Il problema del collocamento stabile del minore è solo di natura pratica?
Tutta la mia esperienza e tutta la psicologia dicono che il minore ha bisogno di un riferimento sicuro, tranquillo, un nido che sia suo non solo dal punto di vista pratico, relazionale, scolastico, sportivo o della salute. Inoltre si può incolpare la madre di mettere i figli contro il padre (cosa che può succedere ma che non va risolta così, come dicevo poc’anzi) ma sono tanti i minori che non vogliono andare dal padre, o dalla madre, magari perché lì c’è il loro amante. In casi simili, non rispettare il bambino forzandolo per legge ad assecondare il genitore, è terribile. La tendenza è certamente quella di favorire il collocamento presso la madre, soprattutto se i figli sono piccoli, ma tenendo conto anche delle situazioni e dei desideri dei figli. Questo è un altro esempio del motivo per cui la norma non può essere così rigida.

Di fatto con il collocamento condiviso il disegno di legge riesce ad abolire l’obbligo dell’assegno di mantenimento. Cosa significherebbe relegare questo obbligo a casi isolati e alla discrezionalità del giudice?

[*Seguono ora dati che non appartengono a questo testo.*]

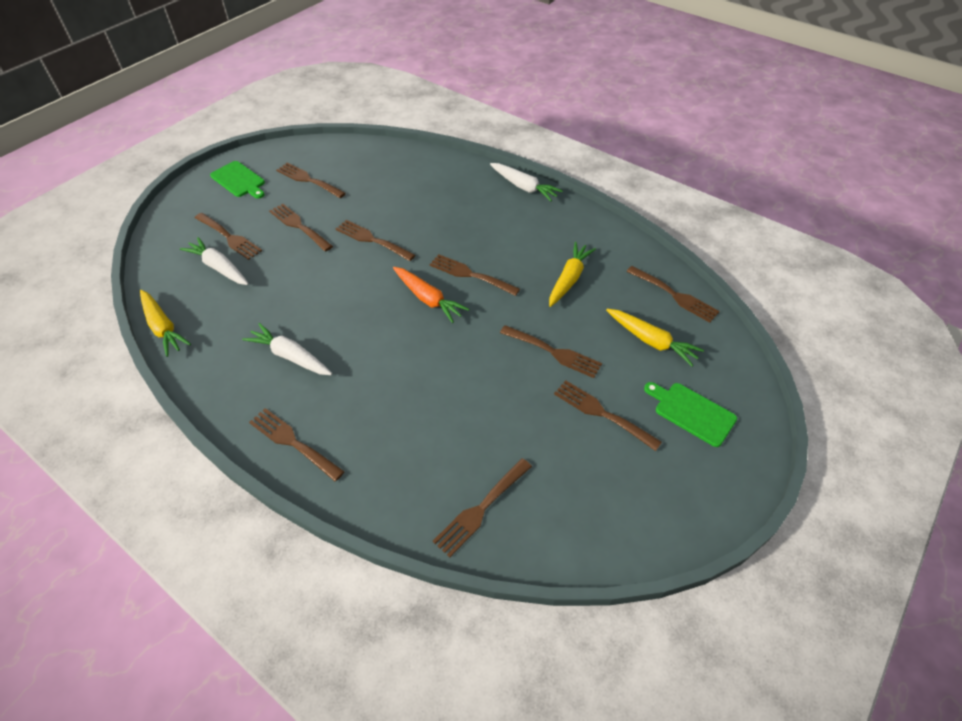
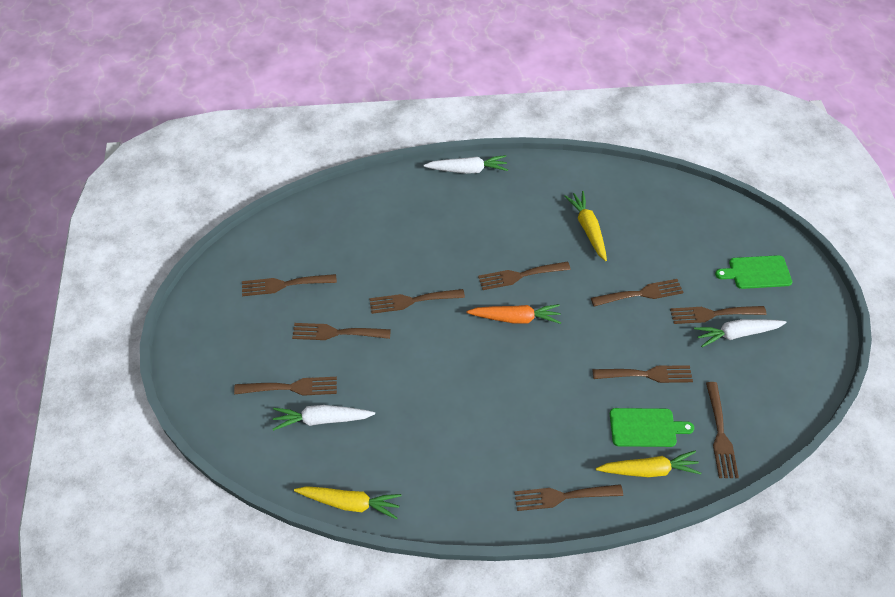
camera: 45 degrees left, 5 degrees up
green cutting board [210,161,265,199] -> green cutting board moved to [610,408,694,447]
white carrot [242,323,332,375] -> white carrot moved to [694,319,787,347]
yellow carrot [606,309,704,366] -> yellow carrot moved to [596,451,702,477]
brown fork [627,266,720,323] -> brown fork moved to [592,365,693,383]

Il disegno di legge fa esattamente questo, abolisce il mantenimento e lo ammette in casi particolari che però non vengono delineati, ed è un’altra decisone molto grave. In genere la madre è più debole dal punto di vista economico: è lei che acquista i vestiti, le scarpe, le penne, le medicine etc. E se così avviene, anche nel caso della collocazione condivisa, avendo lei i figli per diciotto giorni, tenderà a fare lo stesso. Ma siccome già ora i padri in generale resistono a dividere le spese a metà, non immagino le liti che sorgerebbero senza l’assegno di mantenimento.

Non si può però negare che spesso i padri si impoveriscono e magari l’uomo si trova a dover lasciare la propria casa per pagare un affitto e versare anche l’assegno di mantenimento.

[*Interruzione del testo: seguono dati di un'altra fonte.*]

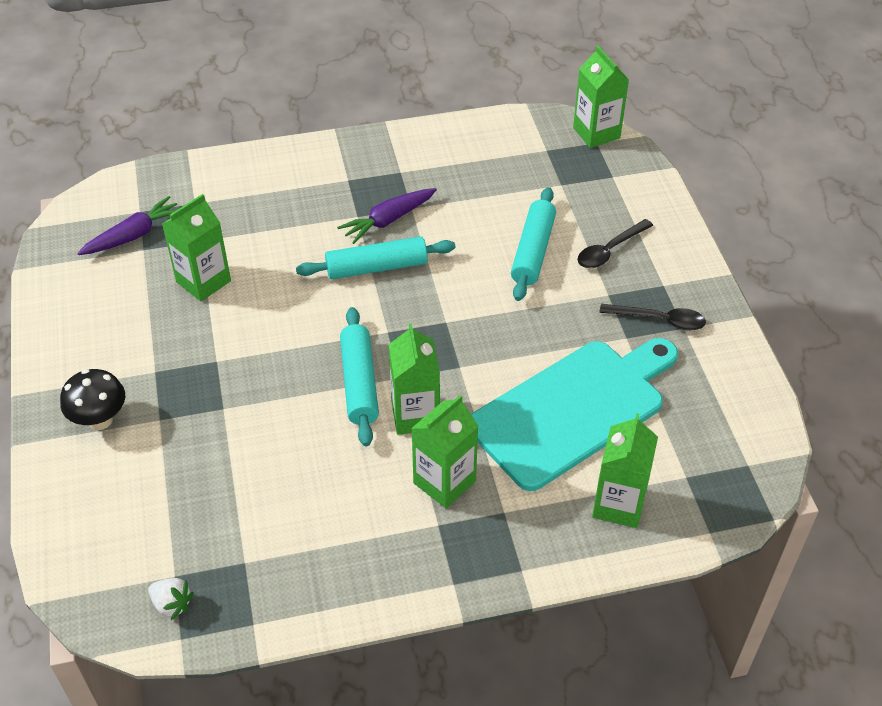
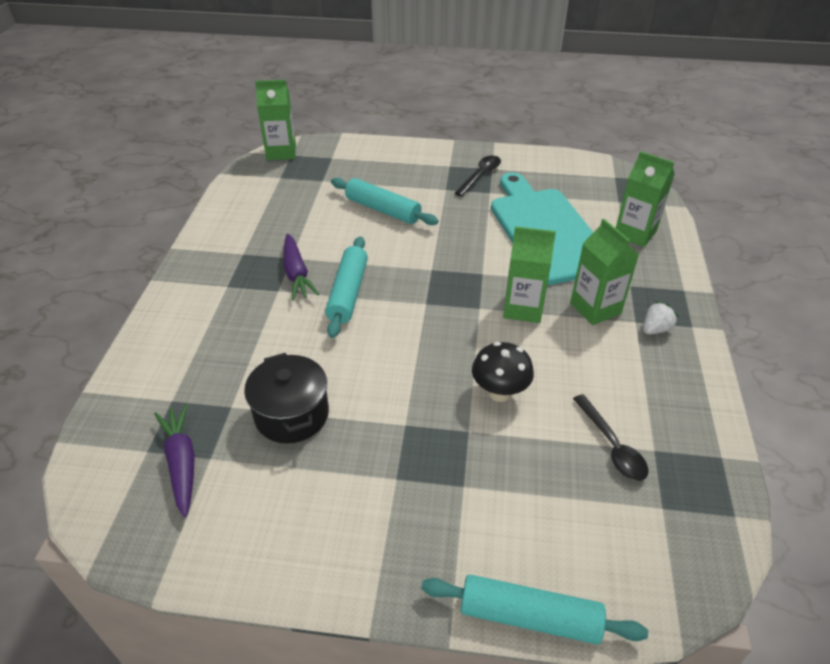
camera: 70 degrees left, 5 degrees down
black mushroom [60,369,125,430] -> black mushroom moved to [472,342,534,402]
white strawberry [148,578,194,620] -> white strawberry moved to [643,301,678,334]
green carton [162,194,231,301] -> black pot [244,353,329,444]
turquoise rolling pin [340,307,379,446] -> turquoise rolling pin moved to [421,574,648,645]
black spoon [577,219,653,268] -> black spoon moved to [573,394,648,481]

La tendenza normale oggi è di lasciare che il minore cresca nella casa in cui è nato, questo sempre per il suo miglior interesse. Perciò, nella maggior parte dei casi, si lascia la dimora alla madre e ai figli, anche se la proprietà è paterna. È vero, il fatto che il padre debba magari pagare un affitto e anche versare i contributi per il mantenimento può metterlo in una situazione di grande difficoltà, così come se il padre si trovasse a dover pagare i contributi lasciando la sua casa dove magari vive anche l’amante della moglie senza pagare nulla. Sono questi i punti nodali su cui occorre sicuramente intervenire ma non in questo modo facendola pagare al figlio.

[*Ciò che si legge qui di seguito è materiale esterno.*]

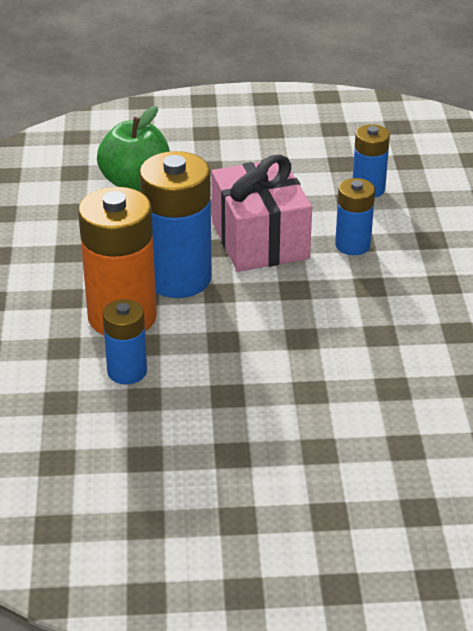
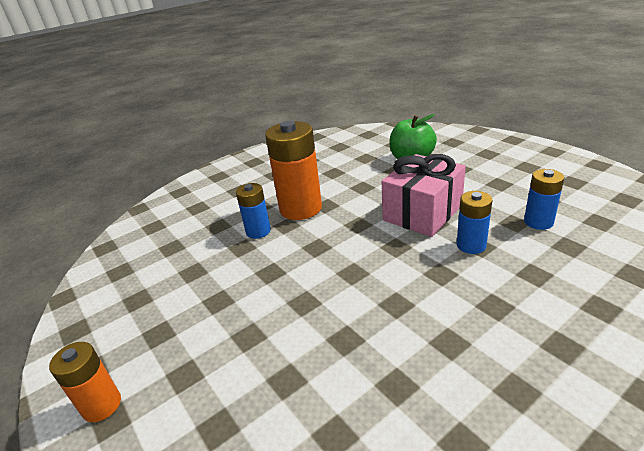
camera: 60 degrees right, 5 degrees down
blue battery [139,151,212,298] -> none
none -> orange battery [49,342,121,422]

Come intervenire altrimenti?
Ad esempio il giudice deve poter decidere che la madre paghi un affitto minimo al padre, oppure che lo Stato vada incontro al padre riducendo il contributo. Poi dipende da caso a caso. Ma stabilire per norma che la casa non va più al genitore presso il quale il bambino è collocato è un errore. Se infatti è un valore, come lo è, far crescere il minore nella casa in cui ha vissuto da sempre, bisogna favorire questa tendenza. Ripeto, non si possono risolvere alcune ingiustizie verso uno dei genitori, causate dal divorzio, favorendone una ben peggiore, che per altro non farebbe che incrementare la conflittualità fra gli adulti.

Il disegno di legge istituisce anche la mediazione obbligatoria, introducendo una serie di figure di esperti che dovrebbero redimere i conflitti abbassando i costi processuali. Cosa ne pensa?
Sebbene io sia, in generale, favorevole alla mediazione come tentativo per abbassare i toni del conflitto, per questo scelgo persone di cui mi fido, la mediazione obbligatoria con crescenti figure di esperti prima della separazione è una burocratizzazione delle relazioni umane che quando istituita negli altri diritti di natura civile è stata fallimentare. Inoltre tutte queste figure introdotte dal Ddl, come quella del coordinatore genitoriale, hanno un costo. Per questo io stessa quando vedo che la mediazione non funziona la fermo immediatamente, evitando anche di allungare i tempi.